> Document section
Saturday, September 5, 2020

Detail of St. Teresa of Ávila by Peter Paul Rubens (Source: Wikimedia Commons)
Every year between August and October, we are blessed to celebrate the memorials of four amazing women named Teresa (in some form). Each one has a fairly popular following in the Church today, and like all the saints in this series, it’s hard to get them mixed up if you really know them, but if you don’t, it can be really confusing. It doesn’t help that three of them were Discalced Carmelites! (And strangely, quotes are often attributed to Teresa of Ávila, Thérèse of Lisieux, and Teresa of Kolkata interchangeably – even things they never said. So be careful before you repeat quotes you find online!)
Unfortunately, looking at four (pretty major) saints in one blog post means that the section on each one will have to be even shorter than usual. But I hope you will feel inspired afterwards to go away and read more about at least one of these remarkable women.
So let’s take them in chronological order.
 

Teresa of Ávila (1515-1582)

This Teresa lived in a tumultuous time. Two years after her birth, Martin Luther nailed a document to his door in Germany which sent vibrations throughout Europe, officially beginning the Protestant Reformation. In Teresa’s Spain, Jews and Muslims had recently been forced out of the country, and those who had converted, including Teresa’s own grandfather, were subject to scrutiny from the Spanish Inquisition. And on top of that, a land recently discovered far to the west was now being colonized by Spanish explorers.
This Teresa is famous for two things: her reform of the Carmelite order and her mystical spirituality.
Born into a wealthy family in Ávila, at the age of 20, Teresa joined a nearby Carmelite convent which, as was typical for Carmelite convents of the day, had a very relaxed approach to religious life and enclosure. As Teresa grew in spirituality, she regretted the worldliness of her convent and desired to establish a new one where she could experience greater physical and spiritual poverty.
She founded her first convent, San José (St. Joseph), in Ávila, and though there was opposition to her reforms from both inside and outside the order (read about the experiences of St. John of the Cross), Teresa and her followers had enough powerful support that they were able to carry the day, and eventually, they were allowed to separate from their parent community entirely to form a new order: the Discalced Carmelites.
But Teresa is probably even more widely known because of her unique, mystical insights, especially as detailed in her books, The Way of Perfection and The Interior Castle, in which she describes the stages by which a soul attains to spiritual perfection and union with God. Although much of what she relates, based on her own experience, is far beyond the comprehension of most of us, nevertheless she has left the Church an invaluable guide to mental, or contemplative, prayer and its possibilities. She was declared a Doctor of the Church in 1970.
Her feast day is October 15.

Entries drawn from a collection
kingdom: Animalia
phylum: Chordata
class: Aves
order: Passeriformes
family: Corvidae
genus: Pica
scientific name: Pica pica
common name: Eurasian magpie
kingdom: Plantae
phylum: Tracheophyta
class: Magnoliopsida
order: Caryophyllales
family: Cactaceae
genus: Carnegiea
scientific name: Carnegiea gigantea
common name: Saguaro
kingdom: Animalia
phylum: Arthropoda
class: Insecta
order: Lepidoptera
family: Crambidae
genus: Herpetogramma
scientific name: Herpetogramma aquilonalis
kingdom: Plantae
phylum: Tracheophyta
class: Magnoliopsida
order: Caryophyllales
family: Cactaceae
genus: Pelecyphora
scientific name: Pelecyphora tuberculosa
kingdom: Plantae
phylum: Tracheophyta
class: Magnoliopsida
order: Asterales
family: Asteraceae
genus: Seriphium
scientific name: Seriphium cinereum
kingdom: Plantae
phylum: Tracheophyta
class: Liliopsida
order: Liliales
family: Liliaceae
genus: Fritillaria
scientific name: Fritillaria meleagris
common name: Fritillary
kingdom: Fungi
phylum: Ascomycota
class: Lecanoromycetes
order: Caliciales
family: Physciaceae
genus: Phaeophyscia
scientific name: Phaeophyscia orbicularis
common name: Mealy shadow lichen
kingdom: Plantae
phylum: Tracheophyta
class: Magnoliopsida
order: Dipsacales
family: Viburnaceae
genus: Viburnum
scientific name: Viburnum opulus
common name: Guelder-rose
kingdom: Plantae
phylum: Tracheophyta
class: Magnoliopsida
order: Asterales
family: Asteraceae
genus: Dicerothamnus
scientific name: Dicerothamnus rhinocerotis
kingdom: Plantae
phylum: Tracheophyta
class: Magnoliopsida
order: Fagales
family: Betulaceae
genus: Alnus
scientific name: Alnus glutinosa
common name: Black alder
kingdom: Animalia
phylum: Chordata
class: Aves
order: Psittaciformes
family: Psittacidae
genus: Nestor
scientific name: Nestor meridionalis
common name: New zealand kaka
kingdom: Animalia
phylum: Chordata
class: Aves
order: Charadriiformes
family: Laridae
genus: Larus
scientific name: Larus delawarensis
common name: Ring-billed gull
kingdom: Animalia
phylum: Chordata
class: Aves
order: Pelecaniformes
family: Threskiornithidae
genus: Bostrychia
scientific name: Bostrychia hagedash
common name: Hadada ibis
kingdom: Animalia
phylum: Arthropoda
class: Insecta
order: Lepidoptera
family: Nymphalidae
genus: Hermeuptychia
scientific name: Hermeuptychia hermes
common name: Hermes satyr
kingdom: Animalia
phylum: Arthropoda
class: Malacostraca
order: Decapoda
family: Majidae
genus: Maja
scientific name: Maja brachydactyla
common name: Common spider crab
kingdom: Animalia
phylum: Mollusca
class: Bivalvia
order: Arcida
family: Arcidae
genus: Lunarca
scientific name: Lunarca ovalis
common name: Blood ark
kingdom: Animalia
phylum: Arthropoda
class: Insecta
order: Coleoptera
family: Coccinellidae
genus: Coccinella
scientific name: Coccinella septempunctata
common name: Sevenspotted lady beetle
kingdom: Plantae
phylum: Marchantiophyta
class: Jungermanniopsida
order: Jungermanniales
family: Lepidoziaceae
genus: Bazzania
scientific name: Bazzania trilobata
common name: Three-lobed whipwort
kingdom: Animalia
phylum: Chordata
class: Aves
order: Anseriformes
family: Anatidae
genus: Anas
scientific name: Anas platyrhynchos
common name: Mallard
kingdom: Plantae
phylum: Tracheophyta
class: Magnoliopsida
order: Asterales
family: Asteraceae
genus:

> Prompt 1
Answer these questions from the text on the saints named Teresa:
(a) At what age did Teresa of Ávila join a nearby Carmelite convent?
(b) What was the name of the first convent she founded?
(c) In what year was she declared a Doctor of the Church?
> Prompt 2
Carry on the text on the saints named Teresa from the point where it stops.
The data bears no relation to the text on the saints named Teresa.

> Written reply 1
(a) At the age of 20.
(b) San José (St. Joseph), in Ávila.
(c) 1970.

> Written reply 2
We shall never learn to know ourselves except by endeavoring to know God; for, beholding His greatness we realize our own littleness; His purity shows us our foulness; and by meditating upon His humility we find how very far we are from being humble.
– St. Teresa of Ávila, The Interior Castle
 

Thérèse of Lisieux (1873-1897)

Now, it helps a bit that in English we have a tendency to call this saint by her French name, but I do know that somewhere, at some time, she has been called Theresa because I grew up in a parish called St. Theresa, and I never heard her called anything else until much later.
The overwhelming popularity of this saint – you can see her statue (she’s the one with the roses) in just about every Catholic Church, it seems, along with St. Anthony of Padua – is one of those mysterious, inexplicable phenomena. When she died, she was 24 and known only to a handful of people: her family and her enclosed community of nuns in northern France.
Detail of St. Thérèse of Lisieux in a photograph taken by her sister in the courtyard of the monastery of Lisieux on April 15, 1894 (Source: Wikimedia Commons)
But those who knew her recognized in her a deep wisdom and an insight that could only come from God, and she was asked to write accounts of her life and spirituality. These were later compiled into an autobiography, The Story of a Soul. Though it was only meant to be shared among the communities of Discalced Carmelites after her death, it found its way into the outside world and became a bestseller.
St. Thérèse is especially known for her “little way”, which is characterized by a sense of utter humility and complete abandonment before God, turning in child-like trust to God’s mercy rather than becoming absorbed in great feats of self-mortification like the ones found in stories of the medieval saints. And although it certainly sounds more pleasant than fasting and vigils, St. Thérèse’s “little way” – as with any true path to holiness – is not easy!
Her spirituality and wisdom have inspired countless people on their path to God and have helped to shape the spirituality of the modern Church. Certainly, without her, the spiritualities of St. John Paul II and Pope Francis may have looked very different. [Her autobiography also inspired another Saint Teresa to become a Discalced Carmelite (Saint Teresa of the Andes), but I thought four saints in one blog post was quite enough!] In 1997, she was declared a Doctor of the Church.
Her feast day is October 1.
I am but a weak and helpless child, yet it is my very weakness which makes me dare to offer myself, O Jesus, as victim to Thy Love.
– St. Thérèse of Lisieux, The Story of a Soul
 

Teresa Benedicta of the Cross (aka Edith Stein) (1891-1942)

I remember when St. Teresa Benedicta of the Cross was canonized. It caused quite a stir in the secular press. Only I never heard her referred to by that name. Back then, we all seemed to call her Edith Stein. And the controversy? It seems some people chose to view her canonization as an affront to the Jewish people rather than what it really was: a celebration of a courageous woman.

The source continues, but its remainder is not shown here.